── Document segment ──
Bayer, notorious for harming pollinating insects with its neonicotinoid pesticides, is registering a new GM canola that will be tolerant to two health-destroying chemicals, glufosinate and glyphosate. The new GM canola strain was developed to be tolerant to a double-dose of herbicides that have been documented to cause birth defects, neuro-degeneration, cancer, endocrine disruption, and autism-like symptoms.
With an international market share of 20%, Bayer Cropscience, a wholly-owned subsidiary of Bayer AG, is the second largest pesticide producer in the world (after Syngenta).
Bayer has submitted a total of 771 applications to the European Patent Office (EPA) in the last twenty years, and 206 of them were accepted. Of these, 23 patents are in relation to resistances against herbicides. The patents on glufosinate are partially leftover from the 1980’s and have expired.
To extend the duration of these toxic chemicals for profit, Bayer has made small changes to the DNA of important GM plants such as soy and cotton and applied for new patents on them. Since the patent on the Monsanto glyphosate product has expired as well, Bayer is now producing this agent itself and is holding ten of its own patents on glyphosate technologies. Bayer’s new GM canola takes advantage of the expired Monsanto patents to combine herbicidal chemicals to grow their patented seed.
Transgenic canola has already escaped into the wild to contaminate parts of North Dakota and other states in the US.
“The extent of the escape is unprecedented,” says Cynthia Sagers, an ecologist at the University of Arkansas in Fayetteville, who led the research team that found the wandering canola (Brassica napus, also known as rapeseed).
There are multiple studies which show both glufosinate and glyphosate are harmful. Even research sponsored by the biotech industry admits:
“glufosinate aluminum is toxic to pregnant mothers only in the very early stages of their reproductive cycle.”
Their synergistic, bio-accumulated probability to cause damage has not yet been tested. Both glyphosate and glufosinate, and the blends of chemicals that constitute the herbicides Roundup, Liberty, Basta and Ignite, are highly toxic. They kill all plants other than those genetically modified to resist glyphosate and glufosinate.
───
── Record extracts ──
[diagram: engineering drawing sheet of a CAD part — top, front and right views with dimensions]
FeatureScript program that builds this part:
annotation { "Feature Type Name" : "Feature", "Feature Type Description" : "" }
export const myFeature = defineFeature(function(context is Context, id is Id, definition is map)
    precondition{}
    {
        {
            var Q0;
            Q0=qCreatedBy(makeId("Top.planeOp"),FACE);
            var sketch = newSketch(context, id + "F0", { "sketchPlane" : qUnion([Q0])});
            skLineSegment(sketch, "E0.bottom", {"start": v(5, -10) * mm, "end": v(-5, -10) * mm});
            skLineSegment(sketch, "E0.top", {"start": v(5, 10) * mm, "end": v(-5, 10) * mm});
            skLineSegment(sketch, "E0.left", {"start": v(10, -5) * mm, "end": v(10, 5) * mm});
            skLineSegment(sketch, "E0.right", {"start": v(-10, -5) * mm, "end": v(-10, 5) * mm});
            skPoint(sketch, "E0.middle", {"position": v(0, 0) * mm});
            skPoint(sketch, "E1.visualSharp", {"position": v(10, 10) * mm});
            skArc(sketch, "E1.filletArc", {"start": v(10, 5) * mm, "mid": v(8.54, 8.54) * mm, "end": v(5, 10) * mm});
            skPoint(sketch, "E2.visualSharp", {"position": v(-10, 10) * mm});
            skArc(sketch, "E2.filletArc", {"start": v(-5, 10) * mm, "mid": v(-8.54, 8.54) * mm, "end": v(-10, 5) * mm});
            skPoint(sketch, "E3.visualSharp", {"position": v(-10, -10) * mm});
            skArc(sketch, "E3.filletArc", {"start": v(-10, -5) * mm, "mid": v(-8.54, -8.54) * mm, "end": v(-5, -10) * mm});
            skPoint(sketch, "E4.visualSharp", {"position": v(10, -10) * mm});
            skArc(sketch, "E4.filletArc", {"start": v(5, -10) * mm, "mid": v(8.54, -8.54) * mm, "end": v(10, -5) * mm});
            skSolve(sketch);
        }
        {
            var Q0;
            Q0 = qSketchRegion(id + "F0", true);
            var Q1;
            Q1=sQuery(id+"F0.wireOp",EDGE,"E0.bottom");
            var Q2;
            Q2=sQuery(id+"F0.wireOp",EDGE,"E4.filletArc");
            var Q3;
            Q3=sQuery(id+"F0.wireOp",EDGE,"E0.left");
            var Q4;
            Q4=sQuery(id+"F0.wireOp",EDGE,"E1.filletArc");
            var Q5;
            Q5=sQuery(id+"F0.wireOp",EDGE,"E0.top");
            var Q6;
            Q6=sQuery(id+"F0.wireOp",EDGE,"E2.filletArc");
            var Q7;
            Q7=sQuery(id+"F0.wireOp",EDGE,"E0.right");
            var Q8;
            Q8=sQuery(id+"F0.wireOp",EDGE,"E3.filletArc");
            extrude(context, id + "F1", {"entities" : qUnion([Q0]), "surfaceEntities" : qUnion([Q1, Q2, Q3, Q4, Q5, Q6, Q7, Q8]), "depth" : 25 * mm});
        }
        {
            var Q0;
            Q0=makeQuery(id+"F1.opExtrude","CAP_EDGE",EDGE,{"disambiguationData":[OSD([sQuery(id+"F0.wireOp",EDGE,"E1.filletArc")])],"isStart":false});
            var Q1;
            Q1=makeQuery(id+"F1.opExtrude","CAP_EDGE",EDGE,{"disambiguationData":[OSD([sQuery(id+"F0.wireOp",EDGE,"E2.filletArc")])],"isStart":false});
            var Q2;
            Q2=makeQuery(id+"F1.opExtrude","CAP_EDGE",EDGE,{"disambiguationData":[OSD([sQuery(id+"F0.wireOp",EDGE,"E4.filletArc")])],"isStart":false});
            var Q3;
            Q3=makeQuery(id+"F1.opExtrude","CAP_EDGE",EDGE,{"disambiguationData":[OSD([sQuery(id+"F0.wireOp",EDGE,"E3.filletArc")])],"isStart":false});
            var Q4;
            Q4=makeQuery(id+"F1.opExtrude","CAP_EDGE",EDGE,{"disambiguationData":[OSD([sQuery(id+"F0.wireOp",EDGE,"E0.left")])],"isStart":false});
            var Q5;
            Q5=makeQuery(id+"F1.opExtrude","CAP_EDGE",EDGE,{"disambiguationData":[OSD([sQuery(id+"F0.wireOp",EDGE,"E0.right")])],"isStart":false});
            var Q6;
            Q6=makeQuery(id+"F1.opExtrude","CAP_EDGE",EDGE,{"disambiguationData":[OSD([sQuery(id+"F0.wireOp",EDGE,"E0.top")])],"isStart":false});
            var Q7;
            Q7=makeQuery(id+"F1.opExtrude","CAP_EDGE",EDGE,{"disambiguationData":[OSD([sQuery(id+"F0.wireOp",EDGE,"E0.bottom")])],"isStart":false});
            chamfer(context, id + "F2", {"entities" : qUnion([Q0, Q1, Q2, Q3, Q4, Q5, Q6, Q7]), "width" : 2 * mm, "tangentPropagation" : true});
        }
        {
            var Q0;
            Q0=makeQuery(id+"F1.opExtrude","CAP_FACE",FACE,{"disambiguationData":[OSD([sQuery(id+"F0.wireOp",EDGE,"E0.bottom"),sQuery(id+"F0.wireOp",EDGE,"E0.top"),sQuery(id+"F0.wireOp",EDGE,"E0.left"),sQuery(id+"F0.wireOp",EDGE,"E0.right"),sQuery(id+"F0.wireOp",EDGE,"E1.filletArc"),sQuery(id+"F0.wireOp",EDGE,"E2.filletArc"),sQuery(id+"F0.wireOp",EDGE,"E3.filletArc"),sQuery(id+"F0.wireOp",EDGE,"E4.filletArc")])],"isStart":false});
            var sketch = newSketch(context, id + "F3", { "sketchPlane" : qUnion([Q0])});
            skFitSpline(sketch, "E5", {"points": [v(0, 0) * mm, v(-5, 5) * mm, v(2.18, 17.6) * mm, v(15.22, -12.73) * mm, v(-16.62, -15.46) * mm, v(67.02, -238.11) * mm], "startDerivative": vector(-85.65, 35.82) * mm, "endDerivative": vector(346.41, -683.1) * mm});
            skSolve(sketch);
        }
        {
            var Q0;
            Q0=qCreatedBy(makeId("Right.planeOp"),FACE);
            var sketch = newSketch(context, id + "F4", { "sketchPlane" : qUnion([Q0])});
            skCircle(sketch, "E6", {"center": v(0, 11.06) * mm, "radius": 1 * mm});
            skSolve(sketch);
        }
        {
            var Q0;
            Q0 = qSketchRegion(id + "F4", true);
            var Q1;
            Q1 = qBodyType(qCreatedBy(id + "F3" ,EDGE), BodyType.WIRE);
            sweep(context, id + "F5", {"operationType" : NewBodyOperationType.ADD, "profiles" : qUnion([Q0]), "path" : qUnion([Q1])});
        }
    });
───
Please copy the Bayer canola article from "To extend the" up to and including "known as rapeseed).", changing "canola" to "oilseed rape".

To extend the duration of these toxic chemicals for profit, Bayer has made small changes to the DNA of important GM plants such as soy and cotton and applied for new patents on them. Since the patent on the Monsanto glyphosate product has expired as well, Bayer is now producing this agent itself and is holding ten of its own patents on glyphosate technologies. Bayer’s new GM oilseed rape takes advantage of the expired Monsanto patents to combine herbicidal chemicals to grow their patented seed.
Transgenic oilseed rape has already escaped into the wild to contaminate parts of North Dakota and other states in the US.
“The extent of the escape is unprecedented,” says Cynthia Sagers, an ecologist at the University of Arkansas in Fayetteville, who led the research team that found the wandering oilseed rape (Brassica napus, also known as rapeseed).